If the neck suffers from intermittent spasms within the muscles that hold the spine, headaches can happen, as the nerves that supply the scalp cross those muscles and will get compressed within the muscle fibres. These headaches are normally related to the back of the head and move around the ear towards the front of the head. Because of the neck spasms and stiffness with pain, finding a position that is comfortable to stand, walk or even sleep can be not only painful but also challenging. The most frequently reported injury is the C5/6 segment. The natural radiation pattern of this segment is towards the shoulder blades and upper arms.
As sleep is difficult, an abnormal pattern of sleep that starts to affect the natural day-night cycle can set in. With time this will impair performance and affect memory, attention and ability to react. Over time, the inability to rest as well as the frustration of the constant pain and lack of ability to do “normal things” will affect mood. Eventually the full sequence of loss of quality of life at all levels, but primarily social and economical will follow some sufferers of whiplash.

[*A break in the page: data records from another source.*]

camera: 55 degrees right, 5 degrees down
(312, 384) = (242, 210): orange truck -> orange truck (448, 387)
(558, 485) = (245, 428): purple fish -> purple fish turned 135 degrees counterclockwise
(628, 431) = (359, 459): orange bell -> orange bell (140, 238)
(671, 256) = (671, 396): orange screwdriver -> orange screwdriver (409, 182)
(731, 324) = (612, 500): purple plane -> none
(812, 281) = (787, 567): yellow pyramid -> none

The aim of the treatment is to try and stop the injury spiralling at the earliest opportunity. In the early stages physiotherapy can help to stop the deterioration and restore normal function. This however may not be effective for all cases. As the symptoms evolve and their effects on daily living increases, more invasive treatments such as facet joint injections can be appropriate. These can help by temporarily switching off the nerve supply to the muscles of the neck. Depending on the result of these, a more permanent treatment may be carried out by means of denervation, a treatment burns the nerves.
All patients will benefit from both a psychological and physical approach to treating the symptoms. This is aimed at increasing the physical thresholds of activity as well as reducing the impact that the lack of activity has on daily living.

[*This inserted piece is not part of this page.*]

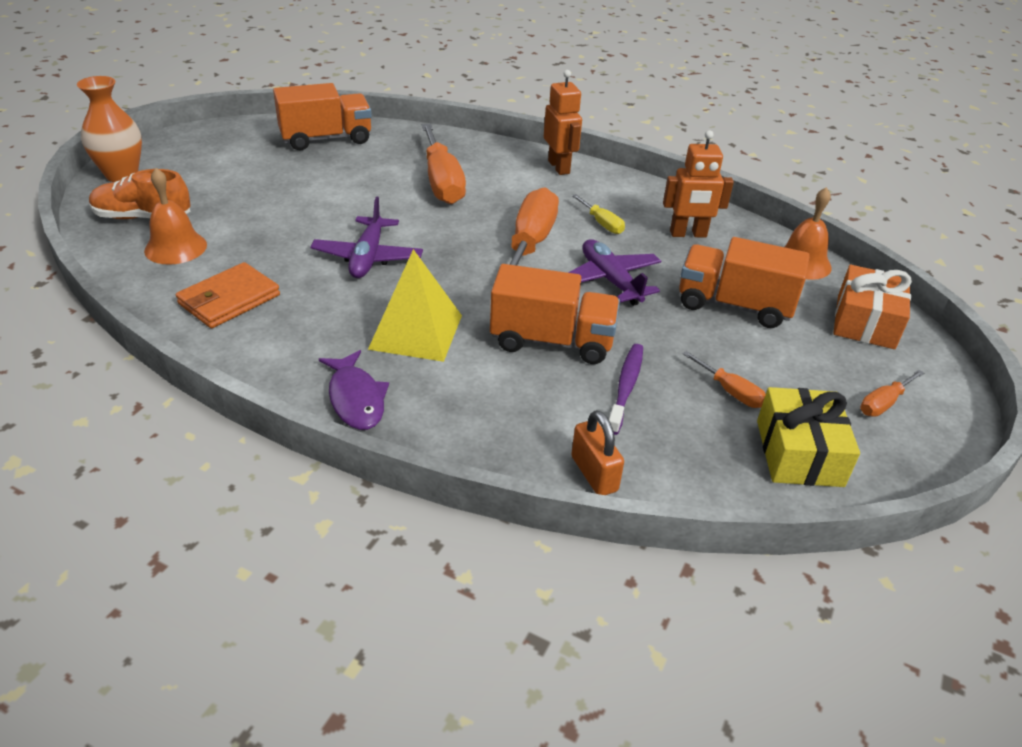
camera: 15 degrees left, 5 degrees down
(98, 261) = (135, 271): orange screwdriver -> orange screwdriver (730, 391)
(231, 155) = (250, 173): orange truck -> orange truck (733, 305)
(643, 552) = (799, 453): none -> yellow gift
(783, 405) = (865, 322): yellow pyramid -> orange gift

From the litigation perspective, the inherent difficulty is being able to show physical evidence of structural anomaly. Imaging of the cervical spine is often normal, or at the most it shows a straight cervical spine, in keeping with tight muscles around the spine. This is compounded by the common finding of osteoarthritis affecting the spine that will be present in a large number of whiplash sufferers. The symptoms of both osteoarthritis and whiplash overlap in many areas. The role of the expert is to determine what preceded, and if the presenting symptoms are related to any pre-existing conditions. In these cases, historic records, past history, GP notes and past referral letters are key. But it is paramount to have a consistent and reliable historian. Pain can be subjective and very different between patients and what may be debilitating for one patient may be manageable for another and symptoms such as stiffness exaggerated. Accurate record keeping, repeated assessments and video surveillance will assist the expert in establishing not only the effect of the injury, but also the reliability of the claimant.
Whilst a few claimants may attempt to mislead professionals by exaggerating the extent of the pain and disability caused by a whiplash injury for a personal gain, whiplash can be extremely painful and disabling and should be taken seriously.